• **Gestellte Aufgabe 1**
Aus welcher Zeit stammt laut dem Textauszug zur chilenischen Verfassung die bisherige Verfassung des Landes?

• **Textauszug**
Und warum ist dafür eine neue Verfassung nötig?
Die bisherige chilenische Verfassung stammt aus der Zeit der Militärdiktatur von Augusto Pinochet, der von 1973 bis 1990 Staatschef war. In dieser Zeit wurden weite Teile des Landes privatisiert. Die Verfassung grenzt die Staatsverantwortung stark ein und überlässt vieles dem Privatsektor. Sogar das Wasser ist privatisiert. Das Rentensystem wird über wenige private Fonds finanziert. Das öffentliche Gesundheitssystem und Bildungsangebote sind mangelhaft. Private Alternativen sind häufig nur über Schuldenaufnahme finanzierbar. Das zentralistische politische System gilt als schwerfällig.
Bei der Wahl zur verfassungsgebenden Versammlung haben Regierungsmitglieder kein passives Wahlrecht. Die 155 gewählten Vertreter sollen innerhalb eines Jahres eine neue Verfassung erarbeiten, die dann zur Volksabstimmung gestellt wird.
Weil das chilenische politische System nun Probleme lösen muss. Mit der derzeitigen Verfassung ist das fast unmöglich. Das Arbeitsgesetze sind völlig veraltet und müssen vollständig reformiert werden. Die Wasserfrage muss geklärt sein, die akademische Bildung verbessert werden. Wir brauchen ein System, das dem deutschen viel ähnlicher ist, bei dem die technische Fachausbildung der Menschen Vorrang hat. Da hat Chile ein gigantisches Defizit. Es gibt viele Dinge, die gelöst werden müssen, und damit dies geschehen kann, müssen Regierungen in der Lage sein, Dinge zu verändern. Das derzeitige System des angeblich starken Präsidenten ist eine Mogelpackung. Das Parlament kann praktisch alles blockieren.
Was wäre eine gute Alternative?
Das französische System, wo der Präsident den Premierminister, dessen Kabinett und den Haushalt vom Parlament bestätigen lassen muss. Chile hat eine relativ kleine Bevölkerung, aber ein sehr weitläufiges Territorium. Das ist, als würden Sie von London nach Sibirien fahren. Früher waren diese weit entfernten Regionen fast Kolonien. Aber heute sind sie entwickelt, Städte mit Universitäten, mit eigenen Künstlern, Unternehmen und politischen Besonderheiten. Chile muss föderaler werden, weil die Entwicklungsstrategie von jeder Region festgelegt werden muss. Im Süden ähnelt das Land eher Norwegen, da wird Lachs produziert, es gibt Bäume und Fjorde, im Norden gibt es das Kupfer, die Atacama-Wüste, da sieht es aus wie in Algerien oder in der Türkei. Für mich ist die neue Verfassung der Schlüssel für eine solche Entwicklungsstrategie.

• **Ausgangsmaterial**
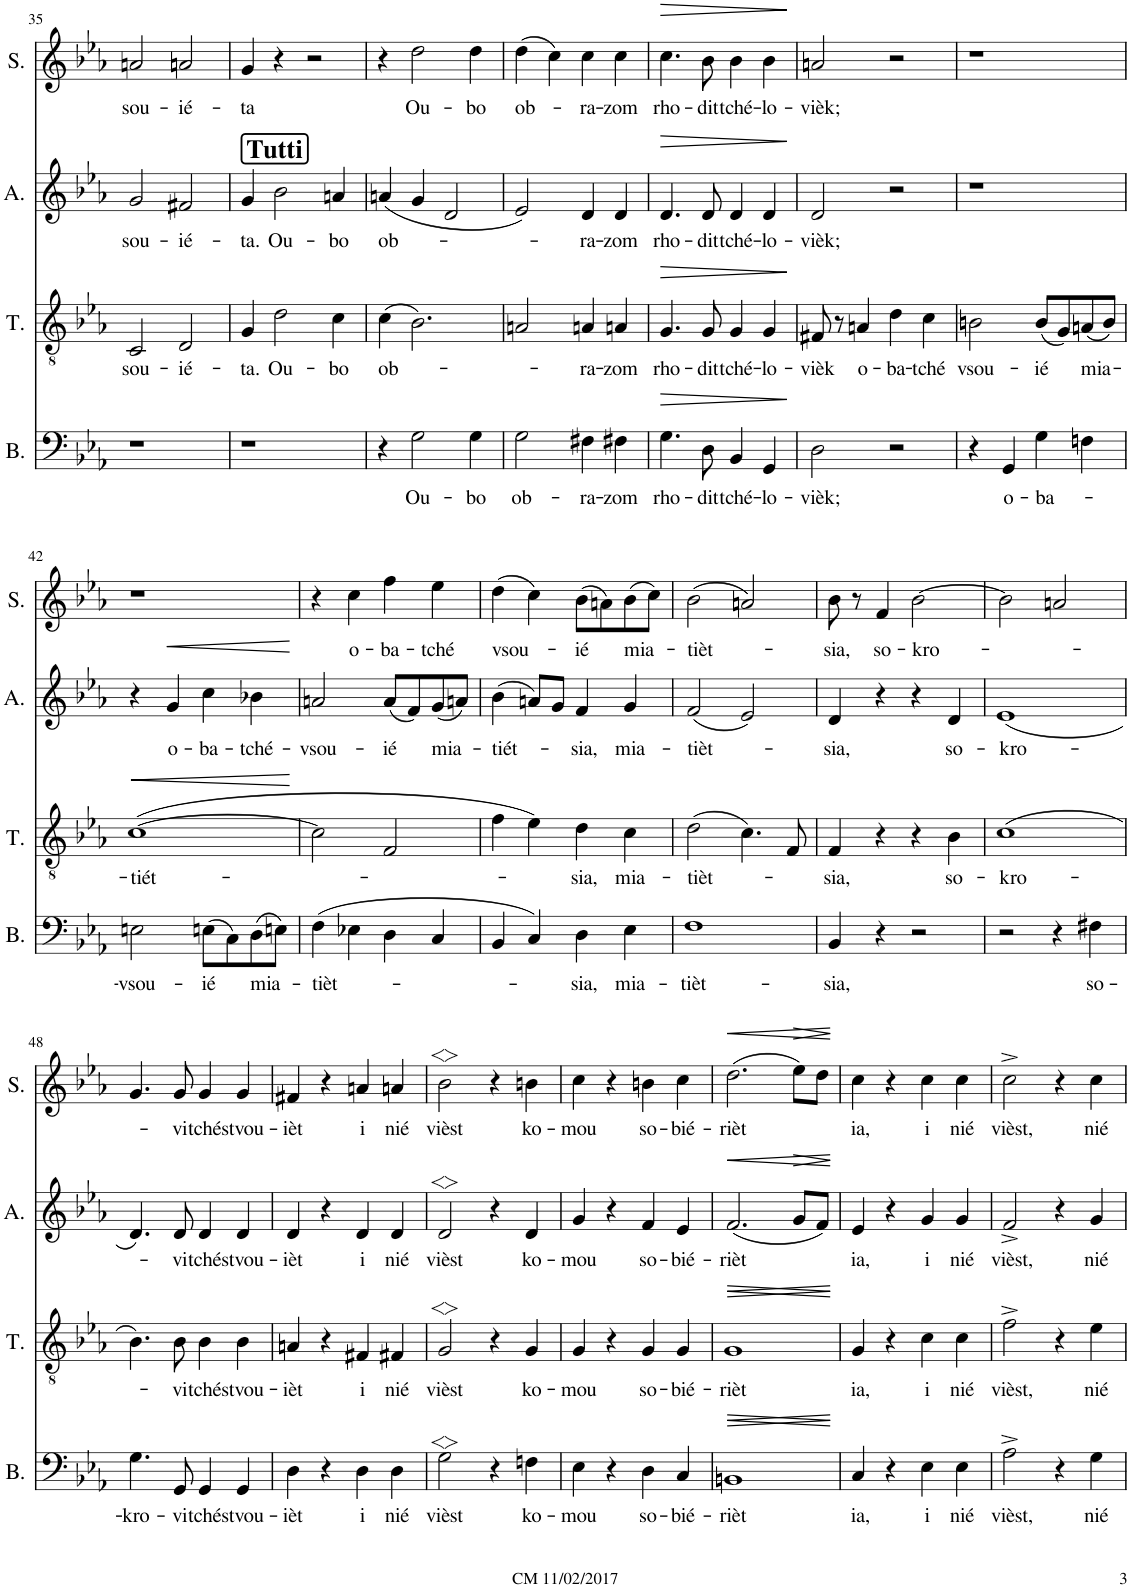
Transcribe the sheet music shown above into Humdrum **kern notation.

...

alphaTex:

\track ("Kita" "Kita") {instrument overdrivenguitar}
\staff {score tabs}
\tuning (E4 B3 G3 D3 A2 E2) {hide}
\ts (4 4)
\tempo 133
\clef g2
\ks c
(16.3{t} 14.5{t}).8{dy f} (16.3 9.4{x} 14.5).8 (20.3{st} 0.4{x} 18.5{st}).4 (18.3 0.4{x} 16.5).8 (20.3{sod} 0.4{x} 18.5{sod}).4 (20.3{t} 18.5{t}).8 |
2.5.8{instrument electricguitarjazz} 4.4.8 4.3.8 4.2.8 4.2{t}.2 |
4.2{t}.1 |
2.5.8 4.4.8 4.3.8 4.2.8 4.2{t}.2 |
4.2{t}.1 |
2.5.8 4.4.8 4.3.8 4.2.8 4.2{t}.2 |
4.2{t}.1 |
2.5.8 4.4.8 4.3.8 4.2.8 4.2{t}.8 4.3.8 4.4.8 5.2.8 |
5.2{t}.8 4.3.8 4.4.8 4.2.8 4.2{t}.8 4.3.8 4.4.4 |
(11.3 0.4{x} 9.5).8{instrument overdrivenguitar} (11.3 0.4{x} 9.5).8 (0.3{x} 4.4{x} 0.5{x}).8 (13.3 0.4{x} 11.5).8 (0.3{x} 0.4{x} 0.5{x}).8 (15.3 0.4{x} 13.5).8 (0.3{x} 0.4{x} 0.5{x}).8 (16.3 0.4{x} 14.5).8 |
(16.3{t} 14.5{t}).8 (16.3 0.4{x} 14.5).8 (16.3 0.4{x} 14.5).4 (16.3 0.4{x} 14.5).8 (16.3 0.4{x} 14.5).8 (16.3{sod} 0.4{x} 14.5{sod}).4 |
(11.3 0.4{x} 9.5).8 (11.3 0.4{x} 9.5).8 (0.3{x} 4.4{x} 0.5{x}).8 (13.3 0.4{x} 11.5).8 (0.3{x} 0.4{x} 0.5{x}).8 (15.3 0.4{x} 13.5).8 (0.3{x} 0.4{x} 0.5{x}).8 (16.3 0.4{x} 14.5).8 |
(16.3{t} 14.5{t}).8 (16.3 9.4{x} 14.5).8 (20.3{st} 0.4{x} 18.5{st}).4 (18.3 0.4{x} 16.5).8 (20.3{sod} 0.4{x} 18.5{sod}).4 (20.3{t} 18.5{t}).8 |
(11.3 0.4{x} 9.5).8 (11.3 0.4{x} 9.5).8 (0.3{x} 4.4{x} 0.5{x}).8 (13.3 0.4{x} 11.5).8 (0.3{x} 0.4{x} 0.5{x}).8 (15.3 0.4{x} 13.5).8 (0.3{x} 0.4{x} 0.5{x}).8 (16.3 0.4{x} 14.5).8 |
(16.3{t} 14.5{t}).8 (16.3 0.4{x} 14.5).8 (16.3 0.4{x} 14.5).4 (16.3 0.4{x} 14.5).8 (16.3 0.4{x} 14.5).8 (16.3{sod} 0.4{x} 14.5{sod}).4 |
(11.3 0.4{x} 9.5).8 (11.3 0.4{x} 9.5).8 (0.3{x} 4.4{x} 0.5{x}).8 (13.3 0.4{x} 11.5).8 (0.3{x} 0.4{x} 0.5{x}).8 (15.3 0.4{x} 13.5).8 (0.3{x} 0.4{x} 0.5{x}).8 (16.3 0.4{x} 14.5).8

==

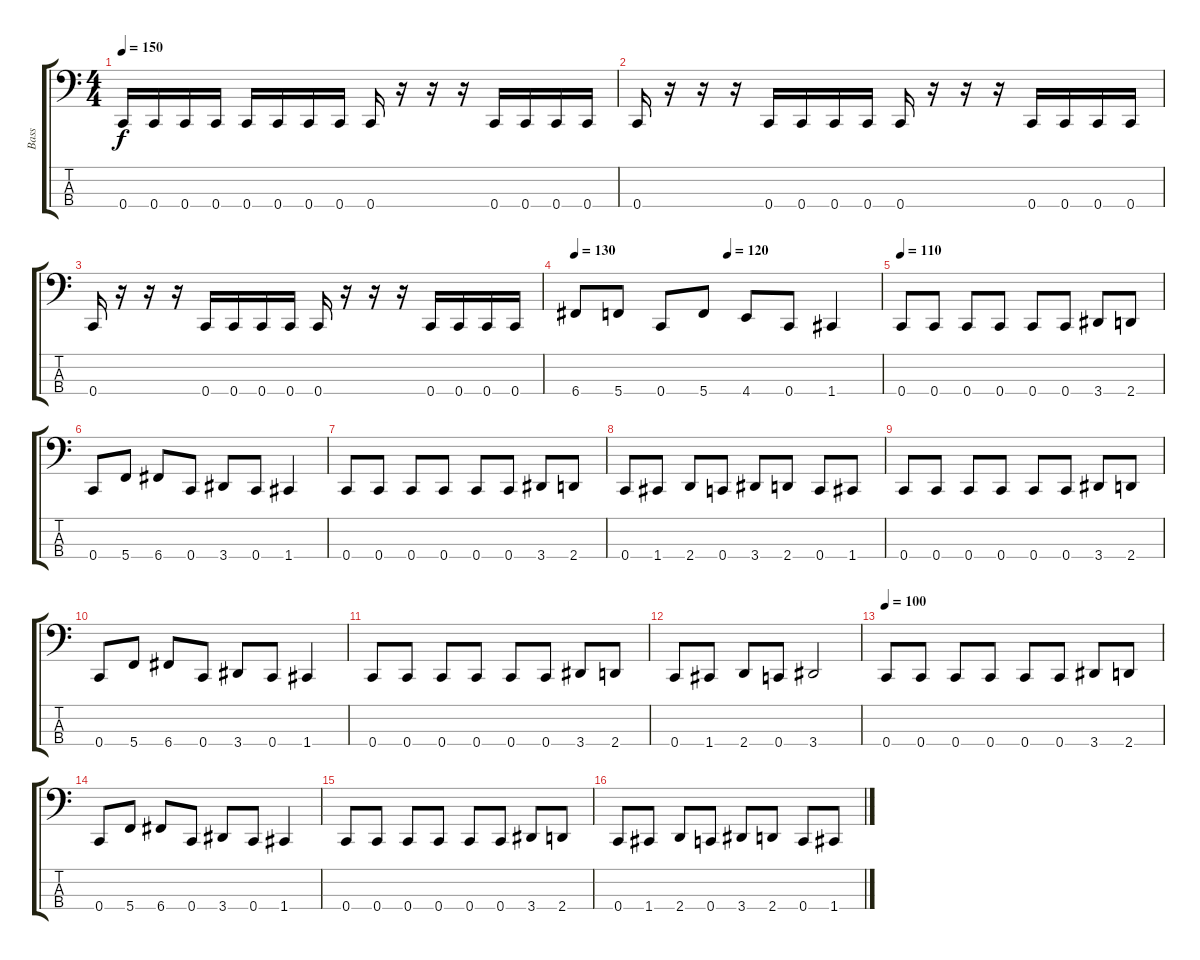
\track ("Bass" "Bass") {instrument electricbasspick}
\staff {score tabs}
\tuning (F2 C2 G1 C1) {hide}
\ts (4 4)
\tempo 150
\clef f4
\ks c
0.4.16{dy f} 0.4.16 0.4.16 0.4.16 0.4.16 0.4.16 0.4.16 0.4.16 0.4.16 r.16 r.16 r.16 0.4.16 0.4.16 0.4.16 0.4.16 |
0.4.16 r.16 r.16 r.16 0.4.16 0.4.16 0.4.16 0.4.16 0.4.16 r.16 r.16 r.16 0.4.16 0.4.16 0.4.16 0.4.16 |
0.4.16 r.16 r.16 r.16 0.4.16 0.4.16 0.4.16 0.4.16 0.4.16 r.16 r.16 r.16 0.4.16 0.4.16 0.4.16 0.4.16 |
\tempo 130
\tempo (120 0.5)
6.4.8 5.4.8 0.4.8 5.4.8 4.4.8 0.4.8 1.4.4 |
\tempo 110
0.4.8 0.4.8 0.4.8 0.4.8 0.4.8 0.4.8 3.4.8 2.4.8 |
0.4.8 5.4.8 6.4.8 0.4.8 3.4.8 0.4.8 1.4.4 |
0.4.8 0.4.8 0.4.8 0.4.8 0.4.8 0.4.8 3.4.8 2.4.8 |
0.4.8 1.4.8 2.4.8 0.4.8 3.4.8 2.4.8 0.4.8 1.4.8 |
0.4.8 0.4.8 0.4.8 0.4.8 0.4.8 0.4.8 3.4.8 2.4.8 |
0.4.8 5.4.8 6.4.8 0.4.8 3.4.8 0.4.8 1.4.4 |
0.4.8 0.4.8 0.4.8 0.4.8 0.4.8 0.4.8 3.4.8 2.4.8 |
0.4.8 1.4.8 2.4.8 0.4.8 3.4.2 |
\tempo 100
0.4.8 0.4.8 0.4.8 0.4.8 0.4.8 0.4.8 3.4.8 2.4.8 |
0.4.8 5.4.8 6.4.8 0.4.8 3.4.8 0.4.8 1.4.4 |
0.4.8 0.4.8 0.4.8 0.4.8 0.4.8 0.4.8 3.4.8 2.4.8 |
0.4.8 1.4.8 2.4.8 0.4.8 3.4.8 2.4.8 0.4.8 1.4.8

• **Gestellte Aufgabe 2**
Bitte ziehen Sie aus den Einträgen jede Zeile heraus, in der die Zeichenfolge „track“ vorkommt.

• **Ergebnis der Übung 1**
Aus der Zeit der Militärdiktatur von Augusto Pinochet.

• **Ergebnis der Übung 2**
\track ("Kita" "Kita") {instrument overdrivenguitar}
\track ("Bass" "Bass") {instrument electricbasspick}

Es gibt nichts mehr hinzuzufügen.